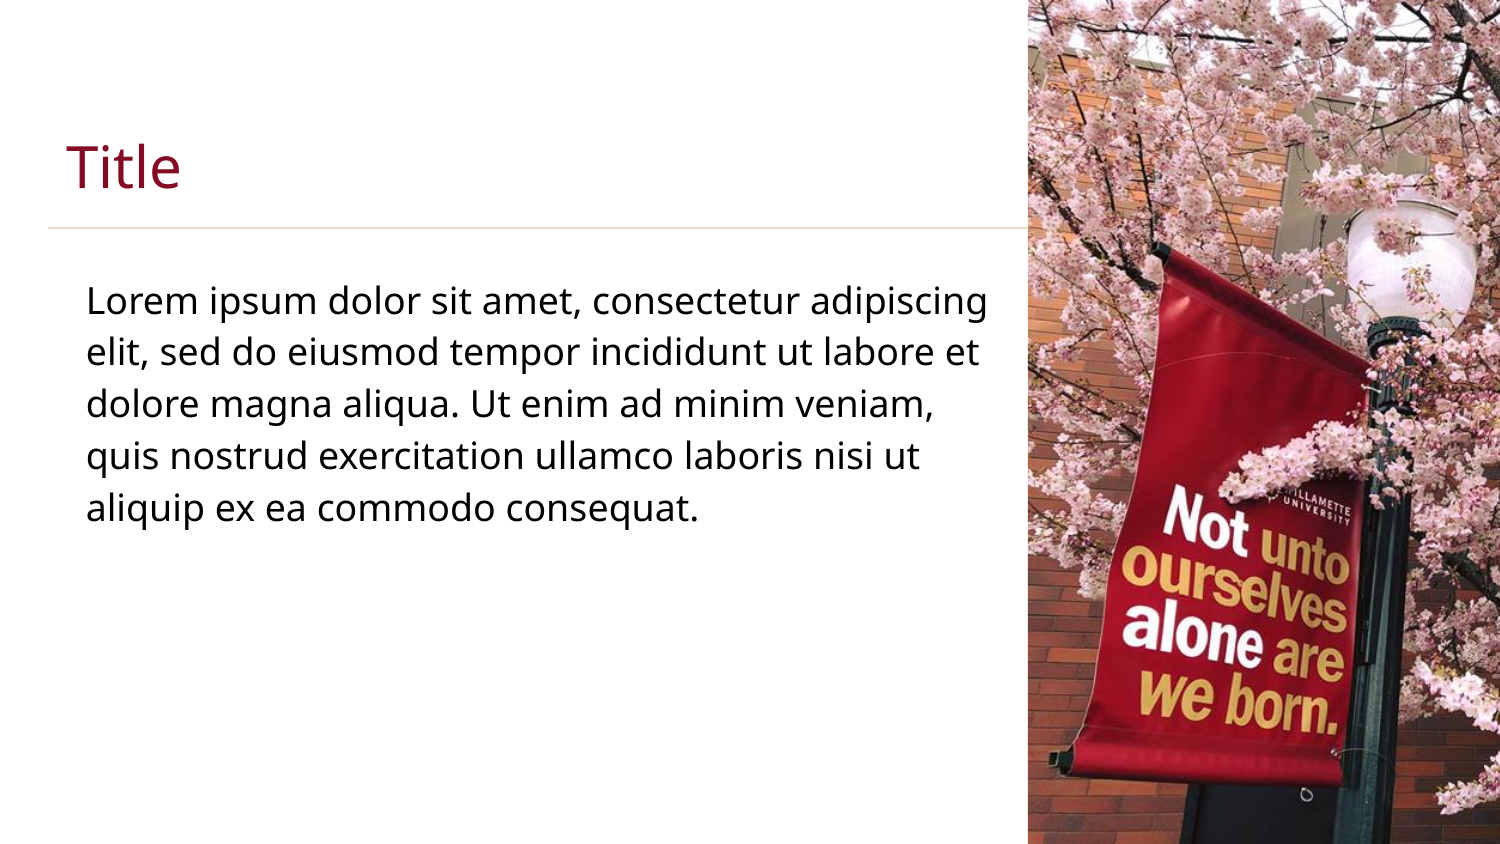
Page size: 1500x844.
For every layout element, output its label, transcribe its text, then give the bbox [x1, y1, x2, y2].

picture [1027, 0, 1500, 844]
list Lorem ipsum dolor sit amet, consectetur adipiscing elit, sed do eiusmod tempor incididunt ut labore et dolore magna aliqua. Ut enim ad minim veniam, quis nostrud exercitation ullamco laboris nisi ut aliquip ex ea commodo consequat. [51, 254, 1021, 777]
title Title [51, 91, 775, 216]
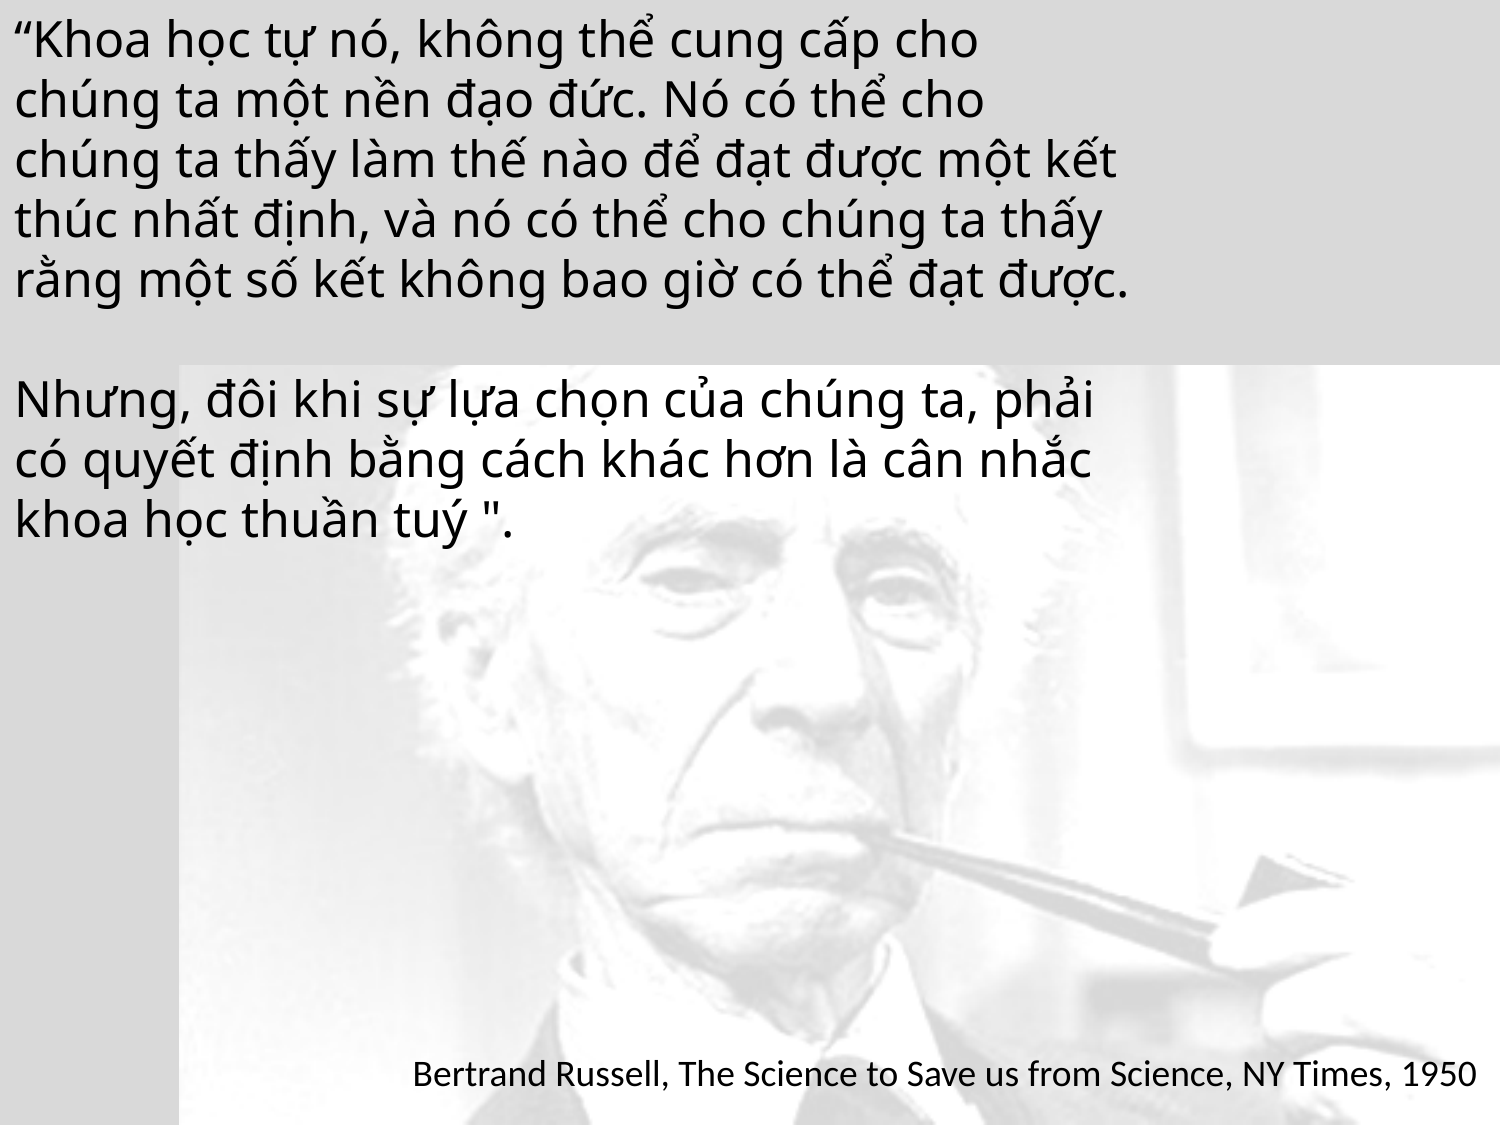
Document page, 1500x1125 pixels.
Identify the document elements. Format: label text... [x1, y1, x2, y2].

text_box “Khoa học tự nó, không thể cung cấp cho chúng ta một nền đạo đức. Nó có thể cho chúng ta thấy làm thế nào để đạt được một kết thúc nhất định, và nó có thể cho chúng ta thấy rằng một số kết không bao giờ có thể đạt được. Nhưng, đôi khi sự lựa chọn của chúng ta, phải có quyết định bằng cách khác hơn là cân nhắc khoa học thuần tuý ". [0, 0, 1156, 555]
picture [179, 365, 1500, 1125]
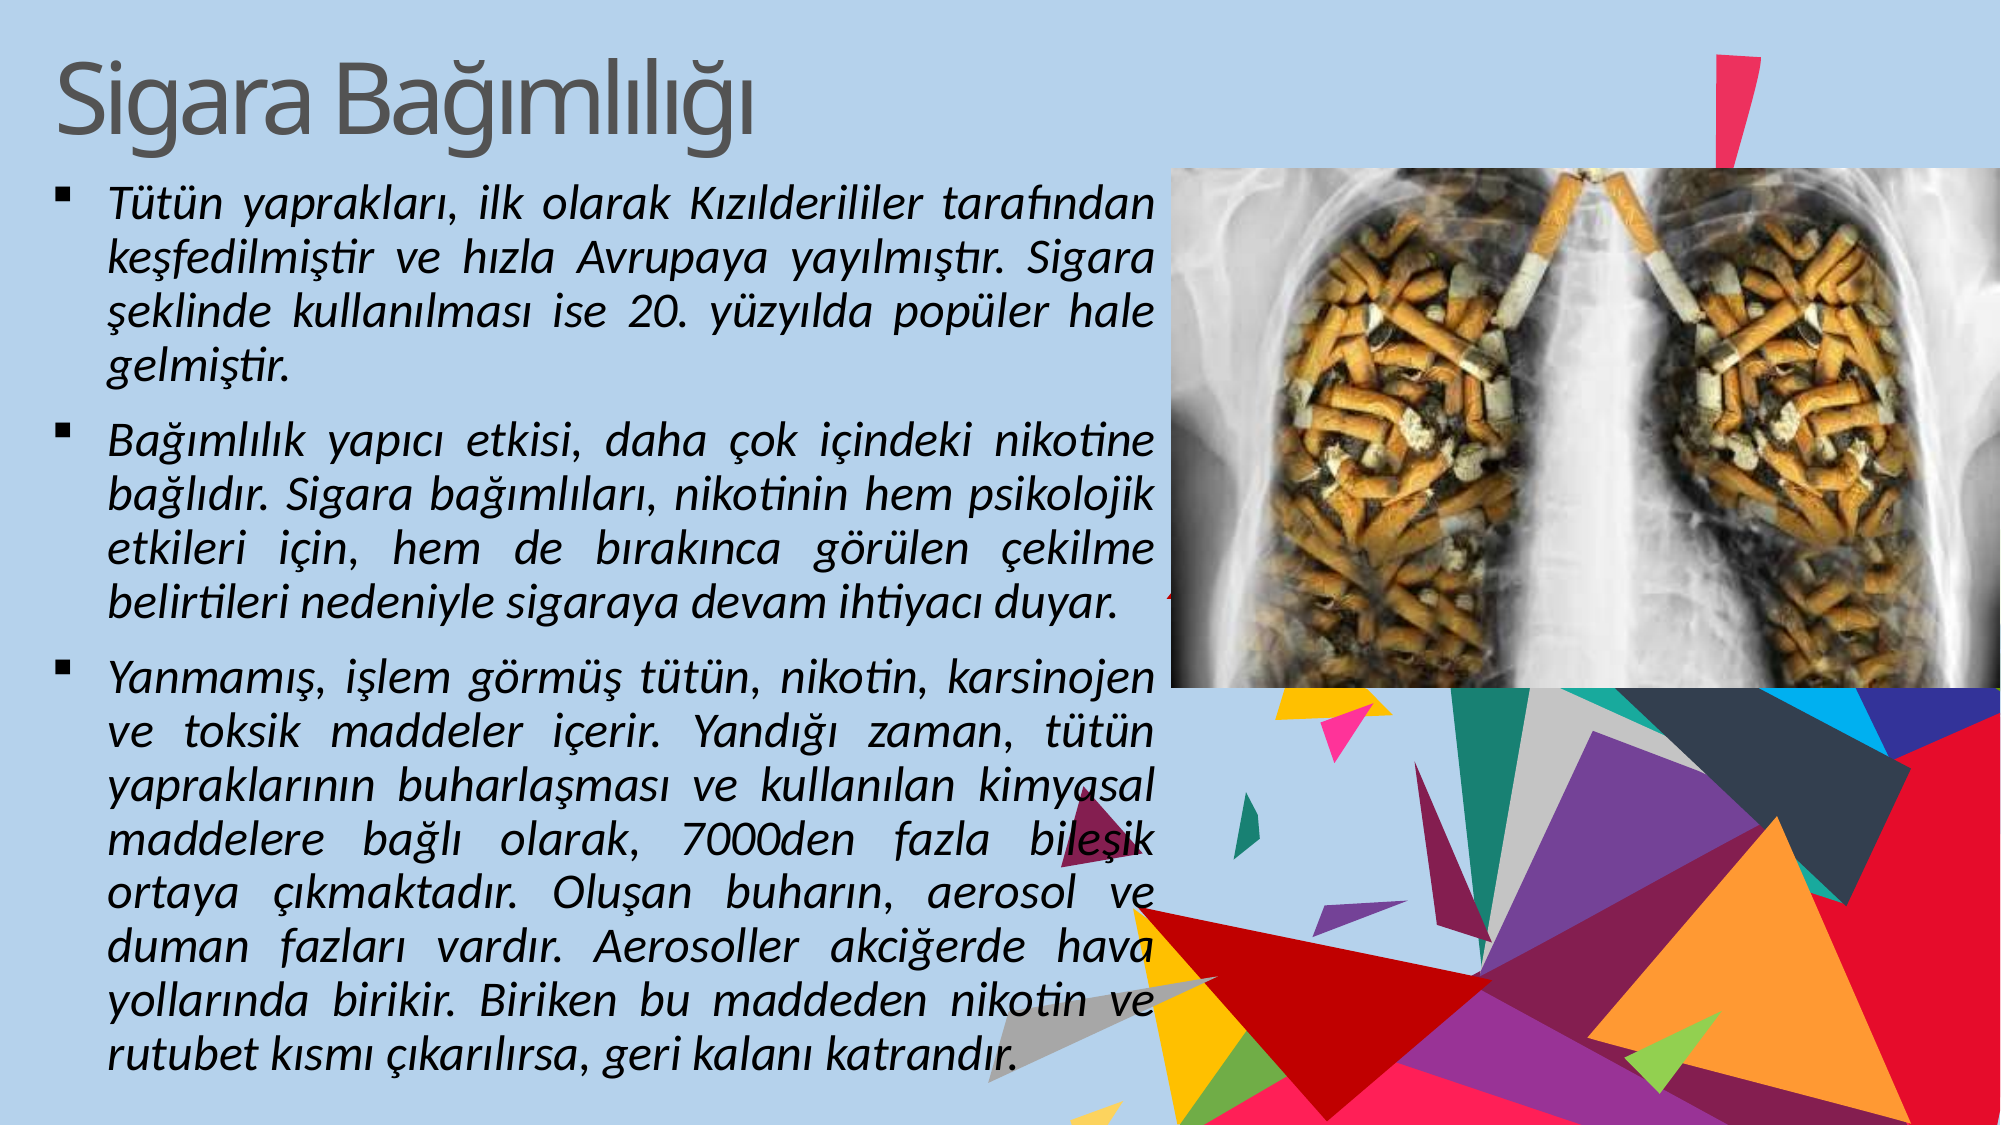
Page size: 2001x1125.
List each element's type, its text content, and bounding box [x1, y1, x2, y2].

● ● ● ● ● ● ●

▶ _Action item_
All lines in the listing above with the string "size" should be returned.

▶ _Answer to the exercise_
Page size: 1500x844.
Page size: 2001x1125.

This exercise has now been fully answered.